*Written task:*
Find every line in the data below that contains the word "Jetzt", and copy each of those lines out in full.

*Source information:*
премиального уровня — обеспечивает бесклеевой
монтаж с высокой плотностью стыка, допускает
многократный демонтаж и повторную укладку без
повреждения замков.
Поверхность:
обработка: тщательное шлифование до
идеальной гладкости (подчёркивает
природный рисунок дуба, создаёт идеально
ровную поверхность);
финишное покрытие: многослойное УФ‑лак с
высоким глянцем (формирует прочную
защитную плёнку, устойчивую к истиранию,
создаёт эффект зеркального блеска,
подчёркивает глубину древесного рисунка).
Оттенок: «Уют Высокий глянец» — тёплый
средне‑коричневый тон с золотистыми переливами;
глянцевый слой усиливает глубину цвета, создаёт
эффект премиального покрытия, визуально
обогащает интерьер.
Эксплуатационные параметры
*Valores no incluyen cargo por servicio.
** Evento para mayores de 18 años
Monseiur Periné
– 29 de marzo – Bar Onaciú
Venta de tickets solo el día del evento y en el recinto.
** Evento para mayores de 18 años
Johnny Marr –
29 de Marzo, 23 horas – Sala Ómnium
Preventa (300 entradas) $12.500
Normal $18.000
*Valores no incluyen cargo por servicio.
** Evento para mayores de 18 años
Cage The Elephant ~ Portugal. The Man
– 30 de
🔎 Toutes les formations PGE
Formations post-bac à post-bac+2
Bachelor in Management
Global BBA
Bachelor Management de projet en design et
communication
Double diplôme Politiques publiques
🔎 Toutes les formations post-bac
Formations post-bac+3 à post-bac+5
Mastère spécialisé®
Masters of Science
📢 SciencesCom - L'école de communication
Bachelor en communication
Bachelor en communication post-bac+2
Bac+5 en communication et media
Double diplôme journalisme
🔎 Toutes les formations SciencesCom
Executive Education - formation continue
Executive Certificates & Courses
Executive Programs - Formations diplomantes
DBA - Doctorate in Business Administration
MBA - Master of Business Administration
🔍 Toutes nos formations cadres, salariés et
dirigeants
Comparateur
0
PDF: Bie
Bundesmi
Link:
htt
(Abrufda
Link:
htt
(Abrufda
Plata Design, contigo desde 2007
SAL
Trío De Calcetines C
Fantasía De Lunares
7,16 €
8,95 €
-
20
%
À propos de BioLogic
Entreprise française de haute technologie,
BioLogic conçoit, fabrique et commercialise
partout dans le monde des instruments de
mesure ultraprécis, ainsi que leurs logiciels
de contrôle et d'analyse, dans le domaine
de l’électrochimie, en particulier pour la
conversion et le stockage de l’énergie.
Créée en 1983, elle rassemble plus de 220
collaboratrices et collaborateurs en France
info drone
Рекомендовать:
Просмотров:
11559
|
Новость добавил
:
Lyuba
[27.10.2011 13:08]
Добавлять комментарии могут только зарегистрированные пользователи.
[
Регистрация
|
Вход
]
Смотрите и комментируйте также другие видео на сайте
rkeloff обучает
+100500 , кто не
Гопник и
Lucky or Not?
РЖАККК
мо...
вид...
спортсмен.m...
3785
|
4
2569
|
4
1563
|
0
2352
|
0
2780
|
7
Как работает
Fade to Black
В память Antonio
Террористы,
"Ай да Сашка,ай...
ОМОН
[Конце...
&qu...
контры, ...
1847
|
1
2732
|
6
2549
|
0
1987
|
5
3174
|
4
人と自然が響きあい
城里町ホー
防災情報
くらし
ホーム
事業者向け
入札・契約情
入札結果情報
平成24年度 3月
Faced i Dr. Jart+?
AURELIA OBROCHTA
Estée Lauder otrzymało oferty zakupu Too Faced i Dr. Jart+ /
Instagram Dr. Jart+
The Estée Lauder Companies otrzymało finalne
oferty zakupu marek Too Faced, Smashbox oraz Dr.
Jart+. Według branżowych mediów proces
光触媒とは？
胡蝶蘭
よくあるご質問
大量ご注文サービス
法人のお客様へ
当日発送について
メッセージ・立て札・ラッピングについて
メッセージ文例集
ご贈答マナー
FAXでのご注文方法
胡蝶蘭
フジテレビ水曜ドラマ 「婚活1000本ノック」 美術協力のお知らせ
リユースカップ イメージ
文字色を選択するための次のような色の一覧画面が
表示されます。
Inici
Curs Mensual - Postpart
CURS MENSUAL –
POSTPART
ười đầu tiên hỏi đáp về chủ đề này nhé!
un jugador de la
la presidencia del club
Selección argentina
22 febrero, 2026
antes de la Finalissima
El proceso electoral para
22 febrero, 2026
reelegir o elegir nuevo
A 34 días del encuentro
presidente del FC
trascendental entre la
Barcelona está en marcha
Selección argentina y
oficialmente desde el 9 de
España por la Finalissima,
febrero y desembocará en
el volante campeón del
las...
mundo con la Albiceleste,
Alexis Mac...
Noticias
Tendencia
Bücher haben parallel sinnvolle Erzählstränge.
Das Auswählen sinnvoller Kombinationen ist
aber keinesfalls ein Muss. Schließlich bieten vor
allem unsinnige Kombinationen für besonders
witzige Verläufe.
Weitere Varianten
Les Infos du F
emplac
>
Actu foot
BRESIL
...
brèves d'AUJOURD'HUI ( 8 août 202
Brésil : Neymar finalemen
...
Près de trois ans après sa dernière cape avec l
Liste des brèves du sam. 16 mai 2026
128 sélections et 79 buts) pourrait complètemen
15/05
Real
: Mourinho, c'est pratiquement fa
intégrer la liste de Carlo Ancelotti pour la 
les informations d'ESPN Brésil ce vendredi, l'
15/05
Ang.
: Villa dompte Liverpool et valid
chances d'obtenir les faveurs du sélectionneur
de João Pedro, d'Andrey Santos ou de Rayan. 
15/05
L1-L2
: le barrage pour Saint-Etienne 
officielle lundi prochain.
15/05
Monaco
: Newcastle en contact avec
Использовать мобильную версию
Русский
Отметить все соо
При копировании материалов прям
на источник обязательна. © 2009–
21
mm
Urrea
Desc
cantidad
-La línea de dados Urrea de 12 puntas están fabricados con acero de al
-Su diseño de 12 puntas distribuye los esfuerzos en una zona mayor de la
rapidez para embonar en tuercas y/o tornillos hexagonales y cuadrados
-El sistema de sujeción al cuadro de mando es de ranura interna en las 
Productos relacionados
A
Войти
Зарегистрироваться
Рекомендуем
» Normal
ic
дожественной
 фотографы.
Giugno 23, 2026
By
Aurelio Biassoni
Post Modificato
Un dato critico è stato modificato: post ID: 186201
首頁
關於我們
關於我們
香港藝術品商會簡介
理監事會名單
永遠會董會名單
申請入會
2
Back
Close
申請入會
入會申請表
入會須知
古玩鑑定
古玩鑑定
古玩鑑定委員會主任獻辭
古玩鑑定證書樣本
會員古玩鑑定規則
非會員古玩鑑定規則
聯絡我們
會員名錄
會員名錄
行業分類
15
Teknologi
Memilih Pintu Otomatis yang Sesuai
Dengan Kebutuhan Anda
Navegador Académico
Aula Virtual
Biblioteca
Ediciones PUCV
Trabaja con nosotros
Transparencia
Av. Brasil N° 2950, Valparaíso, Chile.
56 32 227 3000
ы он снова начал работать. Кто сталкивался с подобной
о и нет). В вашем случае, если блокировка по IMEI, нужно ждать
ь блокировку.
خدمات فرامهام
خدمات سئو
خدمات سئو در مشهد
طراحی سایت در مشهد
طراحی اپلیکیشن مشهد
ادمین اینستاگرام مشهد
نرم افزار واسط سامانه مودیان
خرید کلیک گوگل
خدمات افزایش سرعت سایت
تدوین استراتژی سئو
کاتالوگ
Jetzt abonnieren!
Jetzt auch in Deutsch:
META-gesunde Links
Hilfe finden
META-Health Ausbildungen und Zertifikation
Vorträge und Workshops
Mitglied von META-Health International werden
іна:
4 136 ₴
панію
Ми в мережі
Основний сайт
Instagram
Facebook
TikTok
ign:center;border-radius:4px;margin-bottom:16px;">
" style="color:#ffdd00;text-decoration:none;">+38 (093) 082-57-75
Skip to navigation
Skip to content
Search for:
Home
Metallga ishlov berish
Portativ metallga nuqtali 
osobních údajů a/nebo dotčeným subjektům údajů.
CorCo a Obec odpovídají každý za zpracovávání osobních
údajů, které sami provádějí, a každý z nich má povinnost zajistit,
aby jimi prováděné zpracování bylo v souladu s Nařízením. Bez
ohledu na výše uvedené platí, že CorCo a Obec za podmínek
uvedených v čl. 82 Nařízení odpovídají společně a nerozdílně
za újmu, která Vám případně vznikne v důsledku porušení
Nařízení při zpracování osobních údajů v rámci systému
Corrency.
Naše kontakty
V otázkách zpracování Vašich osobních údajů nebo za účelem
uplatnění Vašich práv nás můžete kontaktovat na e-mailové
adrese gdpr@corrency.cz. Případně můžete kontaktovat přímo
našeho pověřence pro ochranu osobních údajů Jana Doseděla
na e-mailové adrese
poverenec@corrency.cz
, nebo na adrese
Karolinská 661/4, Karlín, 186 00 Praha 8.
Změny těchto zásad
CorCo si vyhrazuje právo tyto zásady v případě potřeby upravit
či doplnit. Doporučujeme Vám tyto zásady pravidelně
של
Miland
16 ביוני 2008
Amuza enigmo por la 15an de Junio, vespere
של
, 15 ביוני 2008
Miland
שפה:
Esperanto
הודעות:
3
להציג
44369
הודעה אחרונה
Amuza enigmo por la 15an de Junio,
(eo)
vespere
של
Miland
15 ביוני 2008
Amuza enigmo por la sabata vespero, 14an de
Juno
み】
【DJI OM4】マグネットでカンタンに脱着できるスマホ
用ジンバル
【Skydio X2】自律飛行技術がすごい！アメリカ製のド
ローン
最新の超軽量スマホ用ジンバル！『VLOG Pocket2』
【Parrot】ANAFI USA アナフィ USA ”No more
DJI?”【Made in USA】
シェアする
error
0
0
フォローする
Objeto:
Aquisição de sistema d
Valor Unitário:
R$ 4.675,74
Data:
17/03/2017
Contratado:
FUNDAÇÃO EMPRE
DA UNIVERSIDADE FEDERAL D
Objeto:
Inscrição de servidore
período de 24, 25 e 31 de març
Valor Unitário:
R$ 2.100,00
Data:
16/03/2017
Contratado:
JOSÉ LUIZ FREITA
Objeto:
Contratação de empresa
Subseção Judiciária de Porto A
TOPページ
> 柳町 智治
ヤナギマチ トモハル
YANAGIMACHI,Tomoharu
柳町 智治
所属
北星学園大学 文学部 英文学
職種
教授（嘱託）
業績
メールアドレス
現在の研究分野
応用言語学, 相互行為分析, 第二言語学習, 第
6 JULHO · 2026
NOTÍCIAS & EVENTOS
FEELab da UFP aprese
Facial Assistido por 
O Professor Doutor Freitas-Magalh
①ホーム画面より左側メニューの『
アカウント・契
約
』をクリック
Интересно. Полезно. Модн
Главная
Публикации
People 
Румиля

*Task output:*
Jetzt abonnieren!
Jetzt auch in Deutsch:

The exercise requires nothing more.